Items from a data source
★ ★ ★ ★ ★

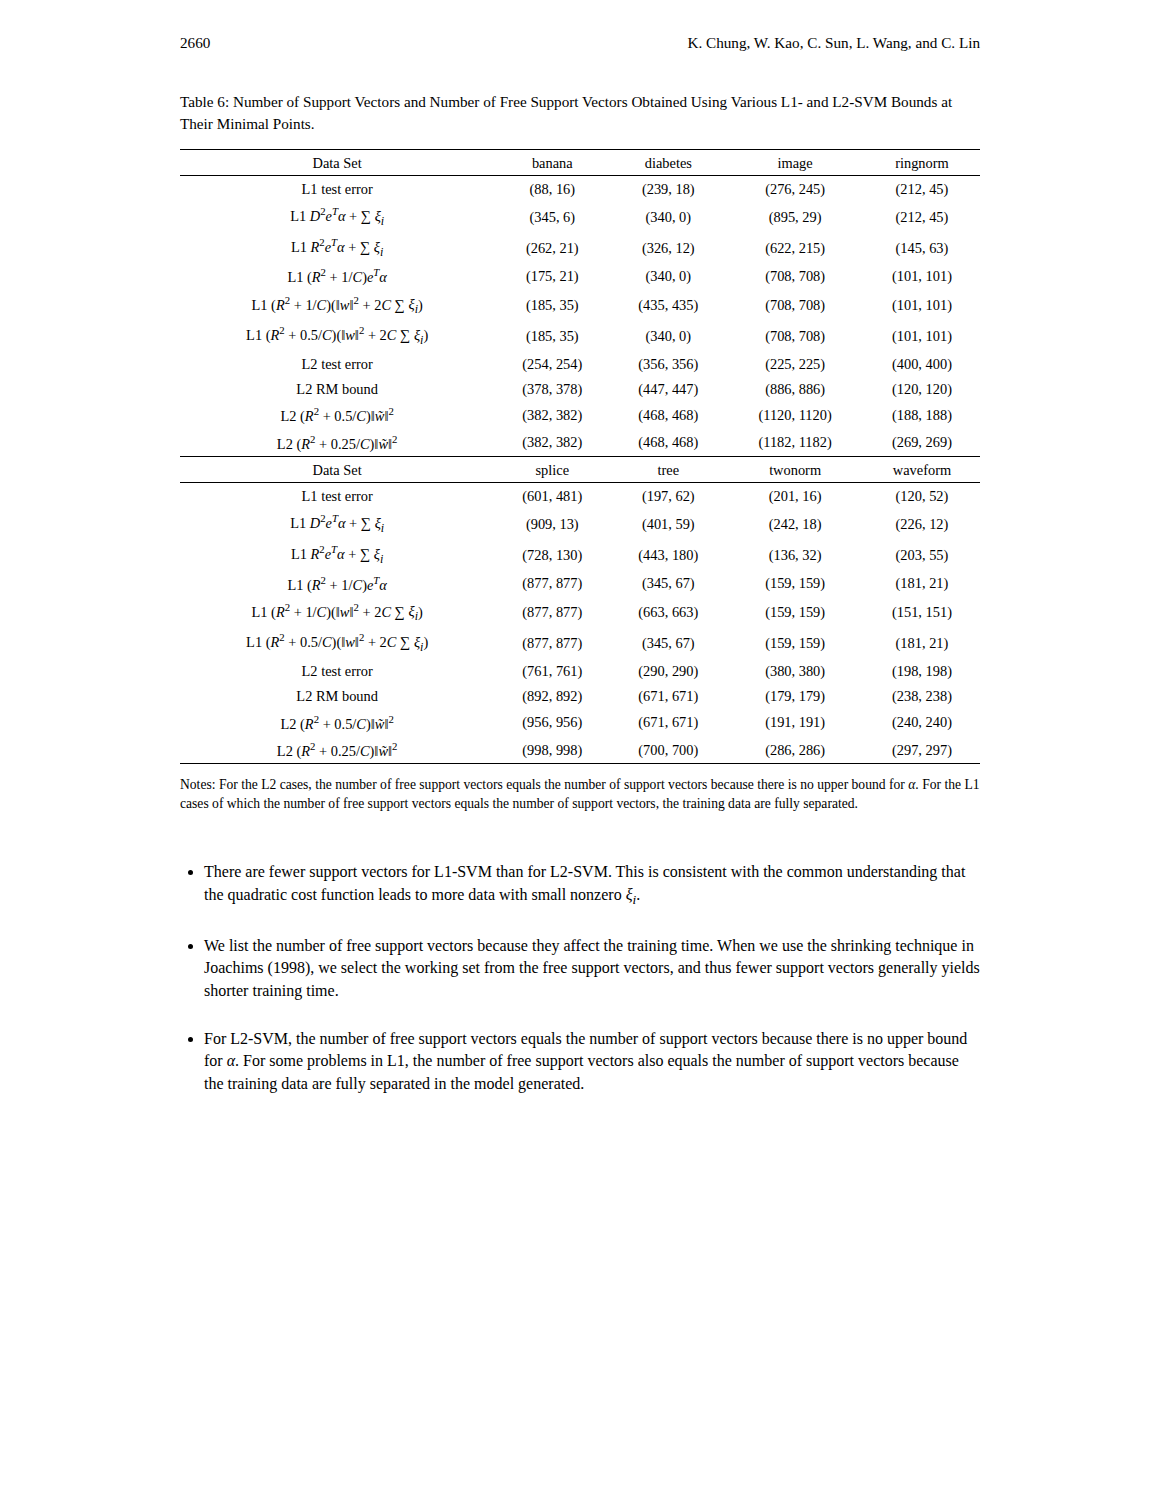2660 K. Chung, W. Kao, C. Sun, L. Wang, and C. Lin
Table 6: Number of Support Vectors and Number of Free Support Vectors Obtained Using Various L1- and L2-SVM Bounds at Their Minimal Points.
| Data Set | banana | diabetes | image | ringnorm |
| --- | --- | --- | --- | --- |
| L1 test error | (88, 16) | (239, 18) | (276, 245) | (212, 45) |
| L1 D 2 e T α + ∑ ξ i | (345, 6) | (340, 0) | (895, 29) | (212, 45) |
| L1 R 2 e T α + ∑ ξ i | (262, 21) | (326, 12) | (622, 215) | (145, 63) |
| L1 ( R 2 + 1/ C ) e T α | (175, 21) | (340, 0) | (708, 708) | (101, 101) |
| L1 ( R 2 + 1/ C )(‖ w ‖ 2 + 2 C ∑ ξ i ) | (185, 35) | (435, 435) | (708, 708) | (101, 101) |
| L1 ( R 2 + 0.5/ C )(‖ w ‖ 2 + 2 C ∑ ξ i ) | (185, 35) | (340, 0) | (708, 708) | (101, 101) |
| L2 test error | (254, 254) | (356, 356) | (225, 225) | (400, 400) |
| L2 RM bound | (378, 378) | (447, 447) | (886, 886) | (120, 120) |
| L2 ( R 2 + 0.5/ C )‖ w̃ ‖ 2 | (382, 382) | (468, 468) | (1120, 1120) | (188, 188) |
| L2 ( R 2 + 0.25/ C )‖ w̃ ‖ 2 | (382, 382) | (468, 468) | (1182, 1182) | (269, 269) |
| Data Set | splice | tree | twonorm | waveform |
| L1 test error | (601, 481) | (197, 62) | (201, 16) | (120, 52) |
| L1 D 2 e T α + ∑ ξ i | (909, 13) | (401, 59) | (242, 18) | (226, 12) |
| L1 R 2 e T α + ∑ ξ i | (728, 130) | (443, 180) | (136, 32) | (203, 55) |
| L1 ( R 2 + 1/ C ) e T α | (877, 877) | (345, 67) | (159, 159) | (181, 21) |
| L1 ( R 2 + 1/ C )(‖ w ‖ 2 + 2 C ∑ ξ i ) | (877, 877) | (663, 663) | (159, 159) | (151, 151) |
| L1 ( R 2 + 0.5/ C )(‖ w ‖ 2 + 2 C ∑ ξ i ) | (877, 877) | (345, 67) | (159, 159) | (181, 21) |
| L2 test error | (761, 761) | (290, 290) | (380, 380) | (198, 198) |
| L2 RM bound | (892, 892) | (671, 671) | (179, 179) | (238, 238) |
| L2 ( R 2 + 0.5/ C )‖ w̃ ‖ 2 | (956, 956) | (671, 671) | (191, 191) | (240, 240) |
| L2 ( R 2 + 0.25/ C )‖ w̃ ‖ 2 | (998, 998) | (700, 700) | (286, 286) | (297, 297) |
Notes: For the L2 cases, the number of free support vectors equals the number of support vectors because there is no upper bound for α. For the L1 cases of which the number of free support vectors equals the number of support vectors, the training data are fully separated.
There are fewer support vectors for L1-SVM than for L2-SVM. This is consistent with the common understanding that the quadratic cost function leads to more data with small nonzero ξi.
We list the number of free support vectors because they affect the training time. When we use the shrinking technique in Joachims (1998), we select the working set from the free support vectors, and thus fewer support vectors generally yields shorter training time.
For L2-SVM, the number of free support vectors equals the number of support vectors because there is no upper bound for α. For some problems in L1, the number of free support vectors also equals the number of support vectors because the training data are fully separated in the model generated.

★ ★ ★ ★ ★

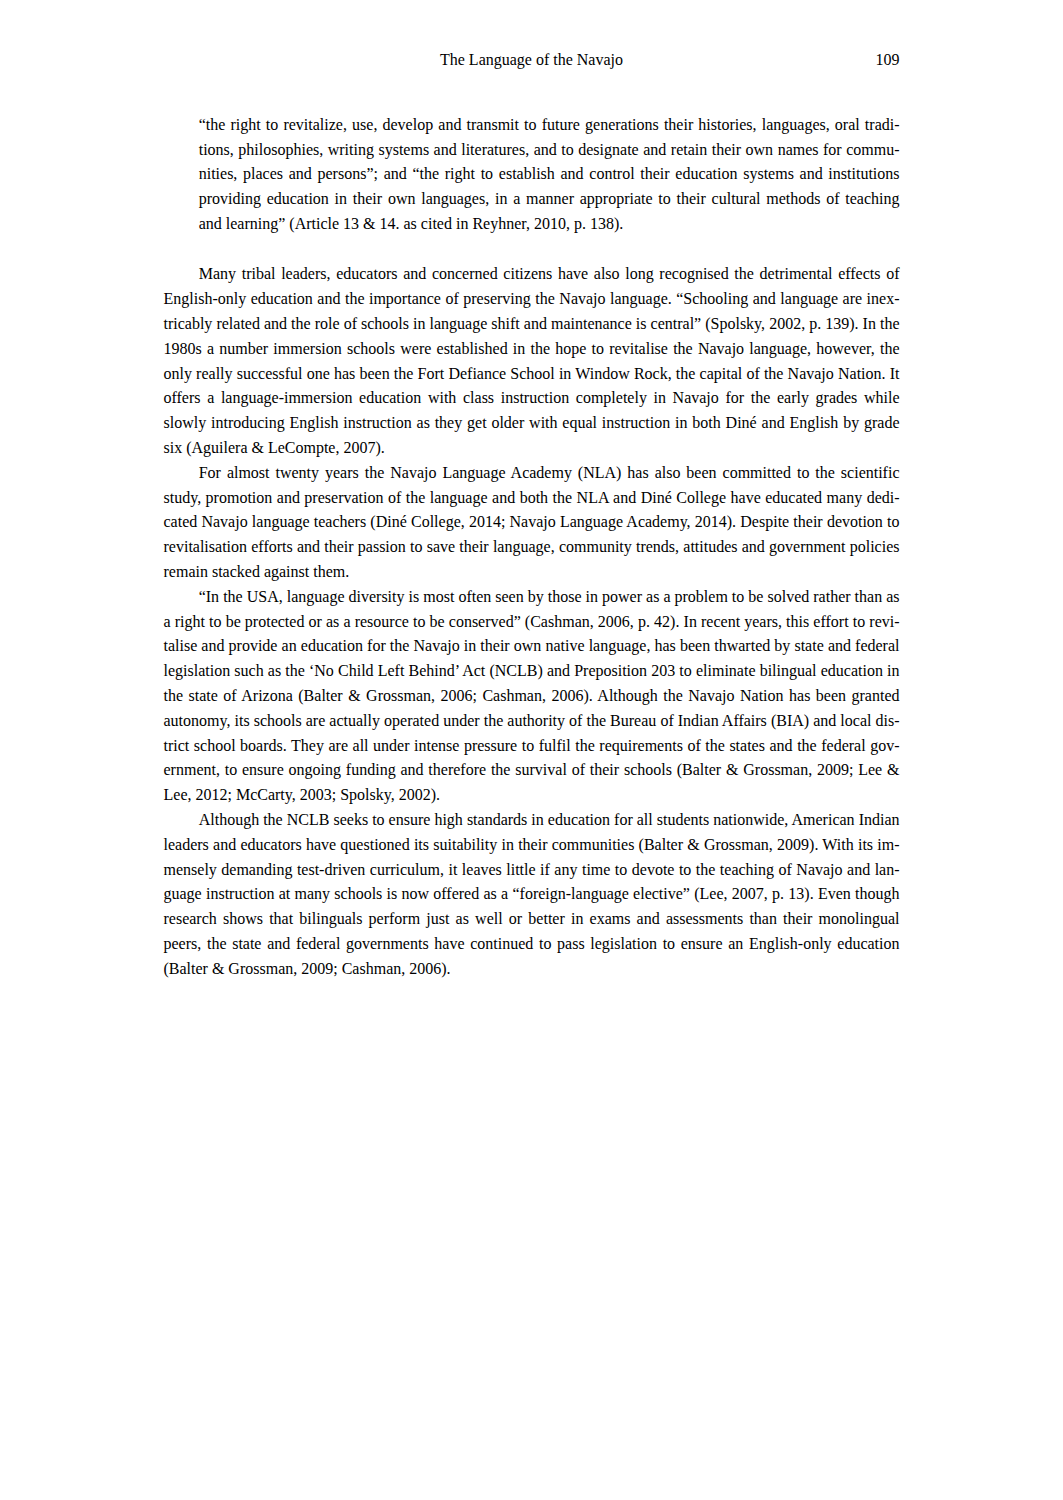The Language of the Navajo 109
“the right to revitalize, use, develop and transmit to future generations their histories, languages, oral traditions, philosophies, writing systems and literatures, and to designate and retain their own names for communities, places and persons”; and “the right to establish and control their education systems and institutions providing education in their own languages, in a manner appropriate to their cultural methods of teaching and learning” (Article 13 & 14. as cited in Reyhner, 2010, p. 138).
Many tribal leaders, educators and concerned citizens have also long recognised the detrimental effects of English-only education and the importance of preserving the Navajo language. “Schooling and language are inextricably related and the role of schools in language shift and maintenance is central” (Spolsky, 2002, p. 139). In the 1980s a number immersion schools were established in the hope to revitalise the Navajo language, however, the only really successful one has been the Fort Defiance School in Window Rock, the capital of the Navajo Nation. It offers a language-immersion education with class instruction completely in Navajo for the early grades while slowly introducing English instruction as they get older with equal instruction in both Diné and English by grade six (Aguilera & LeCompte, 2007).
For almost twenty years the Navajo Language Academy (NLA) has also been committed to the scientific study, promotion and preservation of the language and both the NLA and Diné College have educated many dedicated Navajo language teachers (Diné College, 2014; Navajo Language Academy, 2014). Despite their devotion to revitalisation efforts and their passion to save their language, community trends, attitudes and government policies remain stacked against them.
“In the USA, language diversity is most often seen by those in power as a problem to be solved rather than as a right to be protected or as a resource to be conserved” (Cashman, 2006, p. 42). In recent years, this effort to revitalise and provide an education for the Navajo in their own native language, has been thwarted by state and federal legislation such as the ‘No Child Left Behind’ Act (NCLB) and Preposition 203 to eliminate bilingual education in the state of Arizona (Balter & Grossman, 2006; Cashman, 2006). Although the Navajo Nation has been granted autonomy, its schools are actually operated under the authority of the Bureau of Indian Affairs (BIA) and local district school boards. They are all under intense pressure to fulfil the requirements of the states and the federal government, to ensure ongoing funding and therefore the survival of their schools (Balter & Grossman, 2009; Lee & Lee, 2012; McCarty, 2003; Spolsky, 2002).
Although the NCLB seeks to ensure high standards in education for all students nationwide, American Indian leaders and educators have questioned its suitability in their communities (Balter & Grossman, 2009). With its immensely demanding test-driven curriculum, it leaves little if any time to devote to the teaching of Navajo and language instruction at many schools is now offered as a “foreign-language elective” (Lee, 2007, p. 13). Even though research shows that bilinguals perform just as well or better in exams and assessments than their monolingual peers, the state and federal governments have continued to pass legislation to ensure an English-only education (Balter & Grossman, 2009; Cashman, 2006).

★ ★ ★ ★ ★

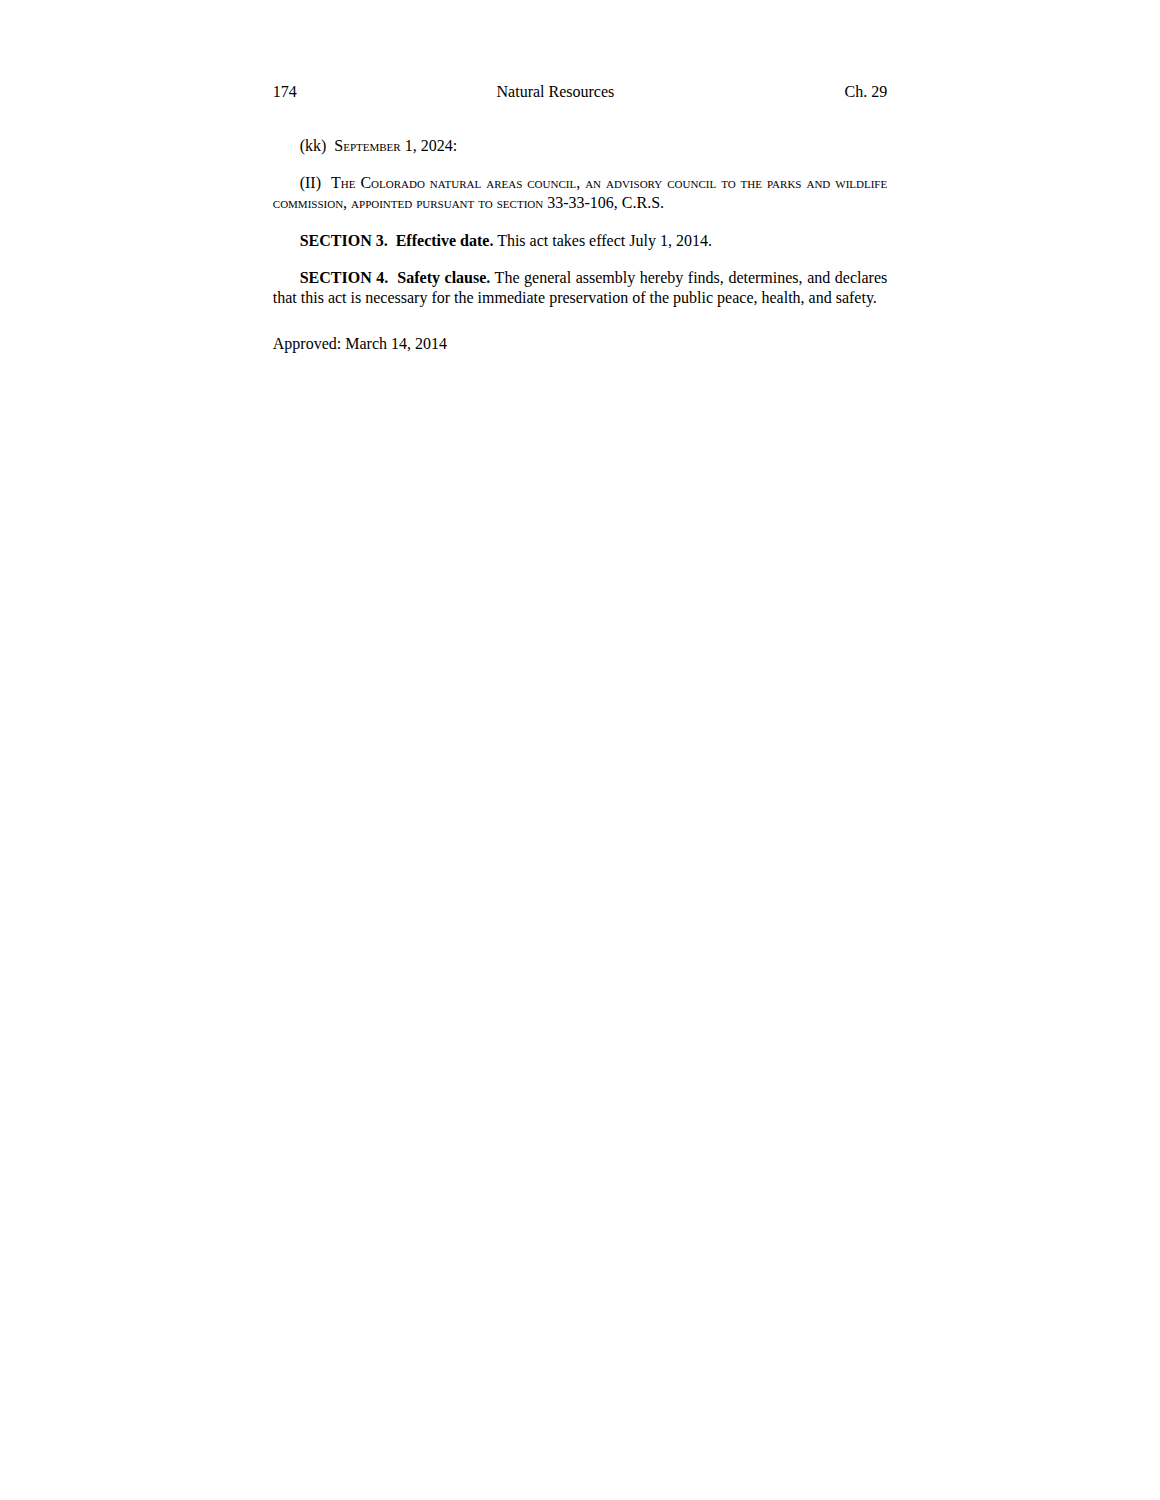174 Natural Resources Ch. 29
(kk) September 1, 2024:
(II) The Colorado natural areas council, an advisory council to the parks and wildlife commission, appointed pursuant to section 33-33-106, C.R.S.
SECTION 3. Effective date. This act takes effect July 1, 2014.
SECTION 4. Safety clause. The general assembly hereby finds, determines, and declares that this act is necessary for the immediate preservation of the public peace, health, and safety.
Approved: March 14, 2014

★ ★ ★ ★ ★

### Exercise objective
For the data above, set down exactly the lines from the line with "2660 K. Chung, W." to the line with "29) | (212, 45) |", both included, leaving pictures out.

### Output for this exercise
2660 K. Chung, W. Kao, C. Sun, L. Wang, and C. Lin
Table 6: Number of Support Vectors and Number of Free Support Vectors Obtained Using Various L1- and L2-SVM Bounds at Their Minimal Points.
| Data Set | banana | diabetes | image | ringnorm |
| --- | --- | --- | --- | --- |
| L1 test error | (88, 16) | (239, 18) | (276, 245) | (212, 45) |
| L1 D 2 e T α + ∑ ξ i | (345, 6) | (340, 0) | (895, 29) | (212, 45) |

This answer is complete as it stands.